▸ **THE TASK**
Retype the data exactly, skipping any picture in it.

▸ **SUPPLIED DATA**
____

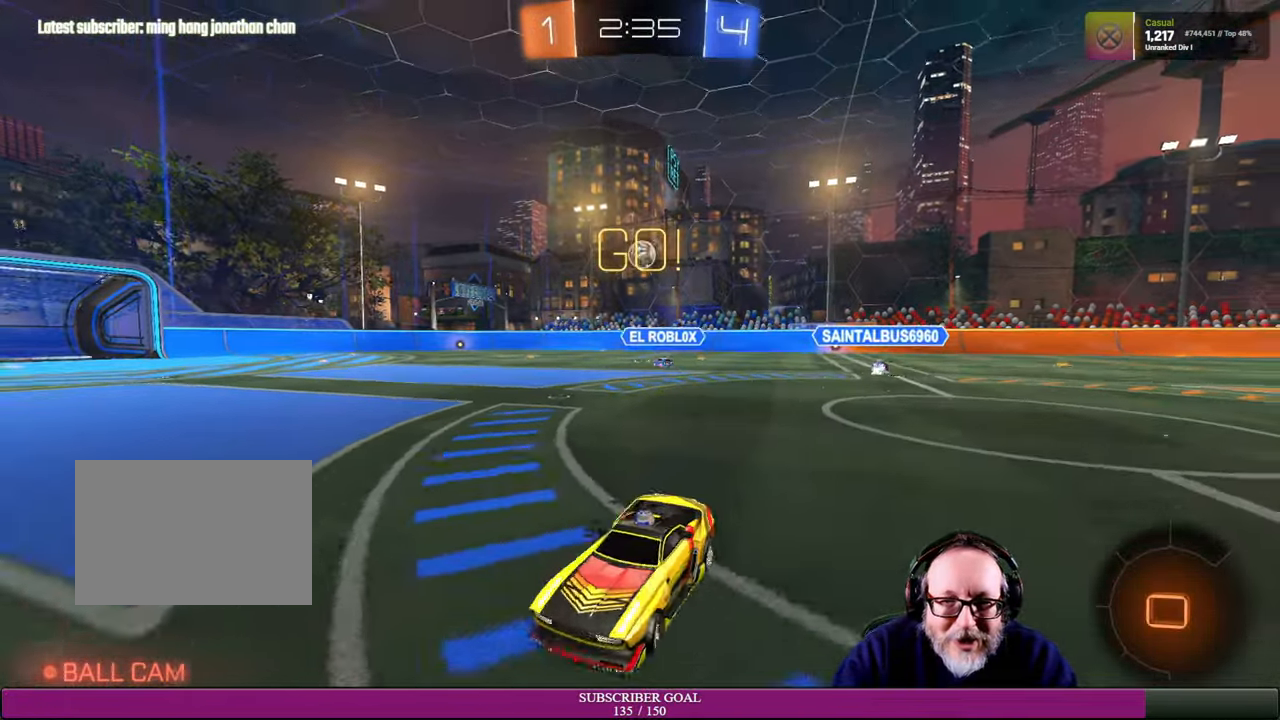
{"buttons": ["R2"], "left_stick": "center", "right_stick": "center", "events": [[33, "TRIANGLE", "down"], [150, "TRIANGLE", "up"], [150, "left_stick", "center"]]}
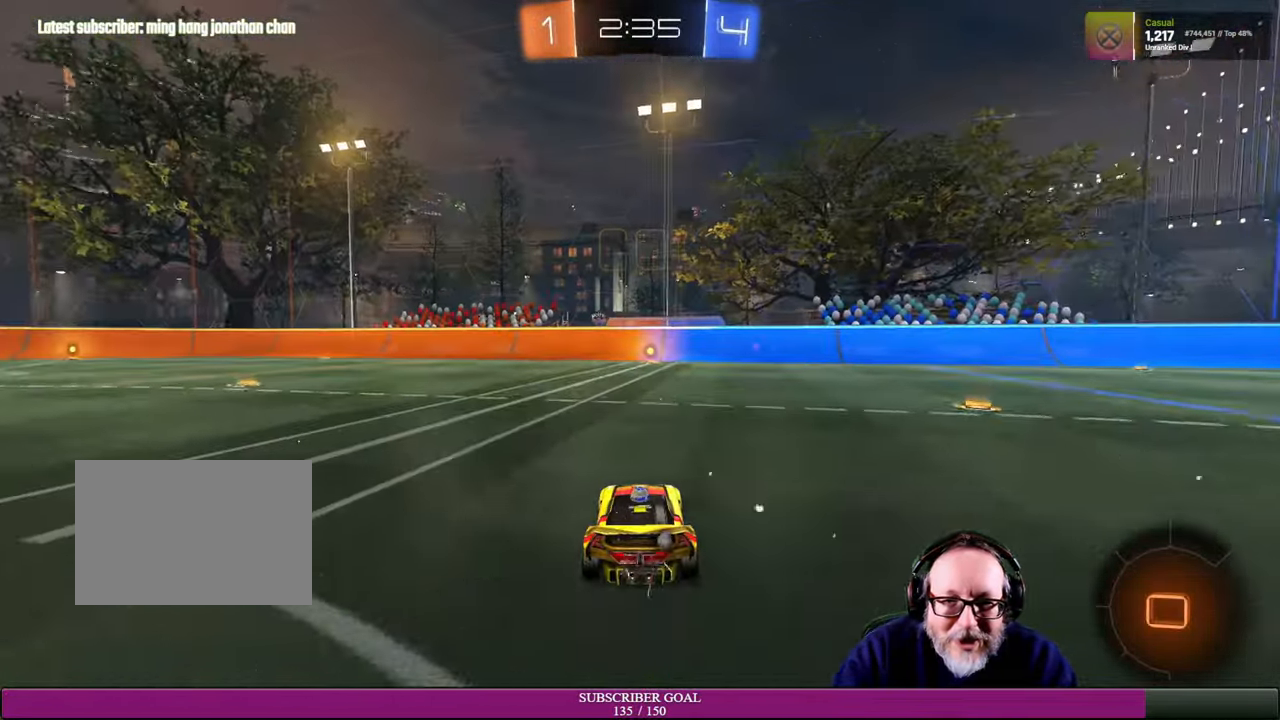
{"buttons": ["R2"], "left_stick": "center", "right_stick": "center", "events": [[250, "left_stick", "right"], [366, "left_stick", "center"]]}
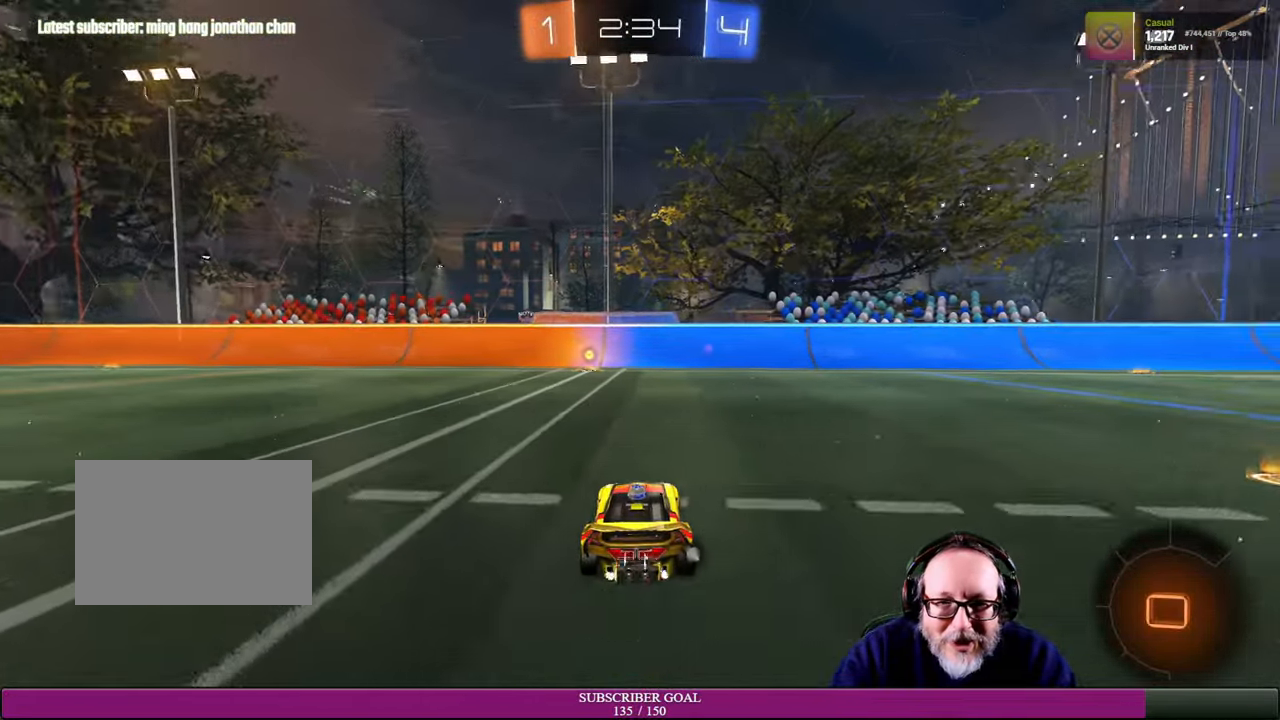
{"buttons": ["R2"], "left_stick": "center", "right_stick": "center", "events": [[66, "left_stick", "up-left"], [200, "left_stick", "center"]]}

____

▸ **SOLUTION TO THE PROBLEM**
{"buttons": ["R2"], "left_stick": "center", "right_stick": "center", "events": [[33, "TRIANGLE", "down"], [150, "TRIANGLE", "up"], [150, "left_stick", "center"]]}
{"buttons": ["R2"], "left_stick": "center", "right_stick": "center", "events": [[250, "left_stick", "right"], [366, "left_stick", "center"]]}
{"buttons": ["R2"], "left_stick": "center", "right_stick": "center", "events": [[66, "left_stick", "up-left"], [200, "left_stick", "center"]]}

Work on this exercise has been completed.